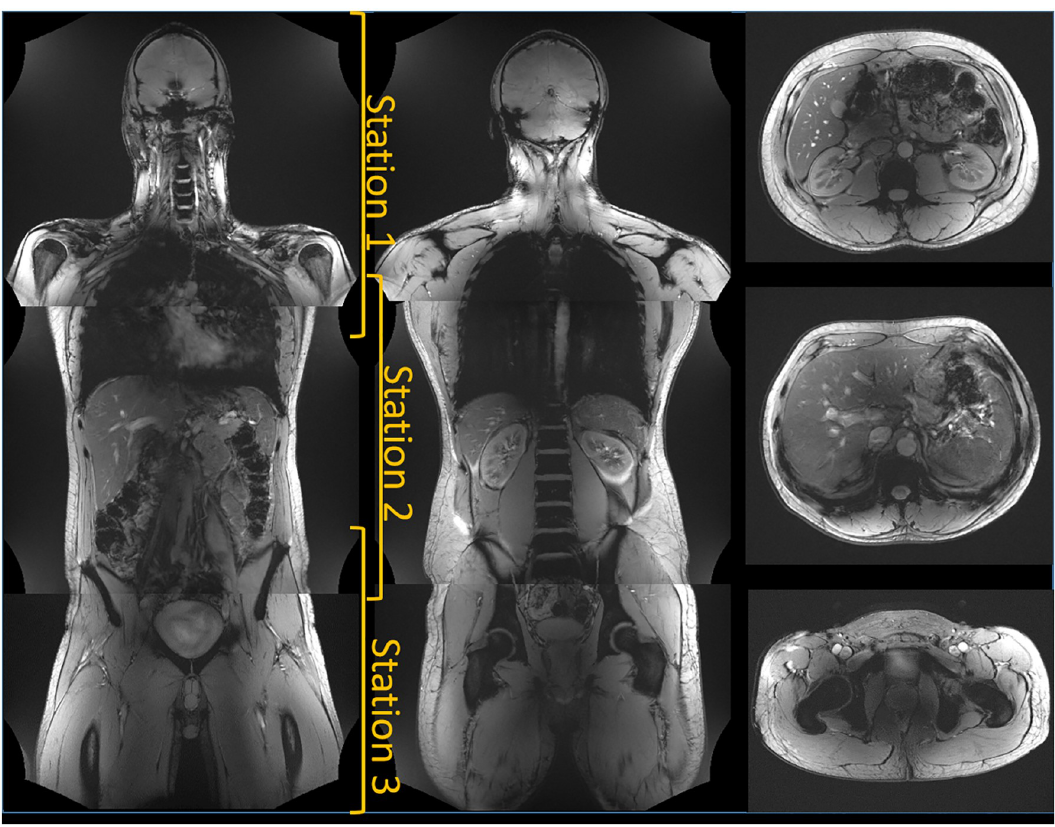
Fig 9. In-vivo images of a large volunteer using TIAMO. Three overlapping stations of 50 cm were acquired. The left images show coronal views, the three images on the right show transverse views of the same volunteer. All images were acquired with the body coil in Tx/Rx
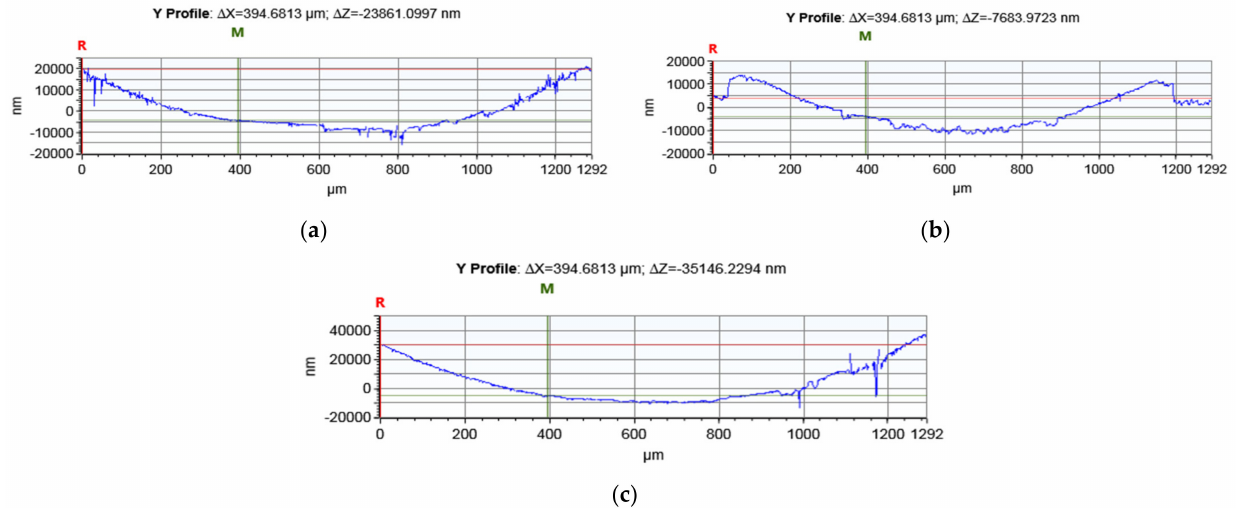
Figure 8. The surface profiles of the substrate, Babbitt B83, and the running-in coatings after tribolog- ical testing: ( a ) the tin bronze substrate; ( b ) Babbitt B83; ( c ) the running-in coatings of specimen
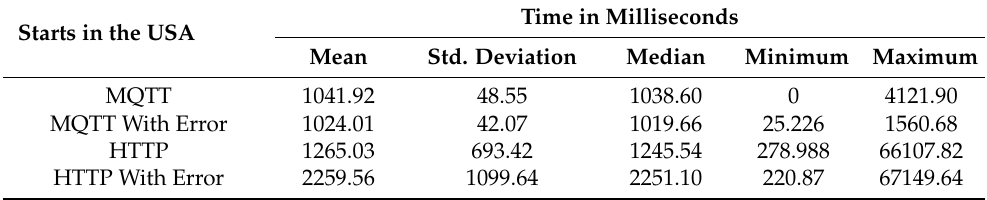
Time in Milliseconds Std.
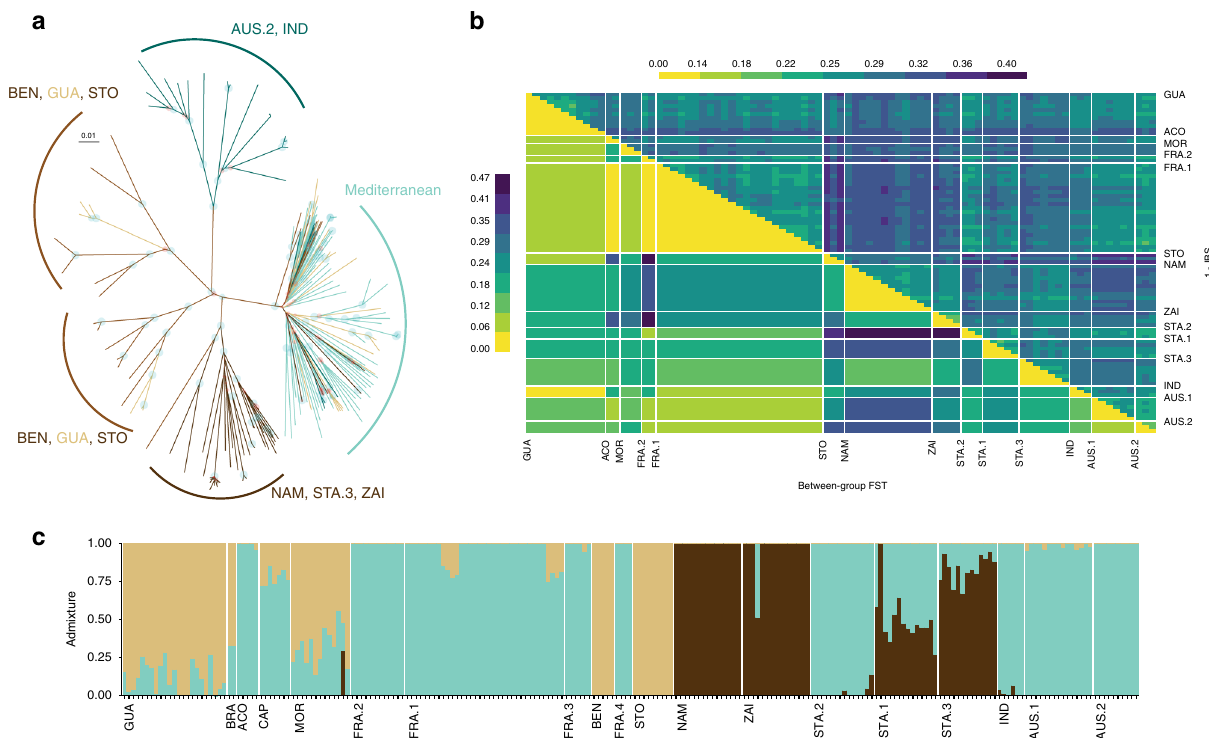
Fig. 3 Global connectivity of Haemonchus contortus isolates. a Unrooted maximum likelihood phylogenetic tree of 223 mitogenomes. The tree was constructed using 3052 SNPs from 223 individual mitochondrial genomes. Circles indicate bootstrap support for each node, blue if support was higher than 70%, red elsewhere. Branches leading to a sample identi fi er are coloured by geographic region described in Fig. 1. Mitogroups are annotated with constitutive sample populations. b Genetic dissimilarity and divergence among isolates. The matrix shows pairwise dissimilarity between individuals (upper right) and pairwise F ST between isolates (lower left). c Admixture analysis of 223 individuals. A cluster size of K = 3 is presented, determined from sites with minor allele frequency above 5% and call rate higher than 50%. Admixture pattern for other values of K is provided in Supplementary Figs. 5. Isolates are presented sorted along their longitudinal range, and samples sorted by assignment to the three coloured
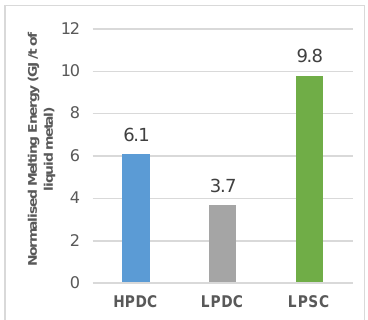
Figure 16. Melting energy per ton of liquid metal in three different Al foundries.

**Work task:** Read through the records above and copy the lines that contain "Figure".

**Answer to the problem:**
Figure 8. The surface profiles of the substrate, Babbitt B83, and the running-in coatings after tribolog- ical testing: ( a ) the tin bronze substrate; ( b ) Babbitt B83; ( c ) the running-in coatings of specimen
Figure 16. Melting energy per ton of liquid metal in three different Al foundries.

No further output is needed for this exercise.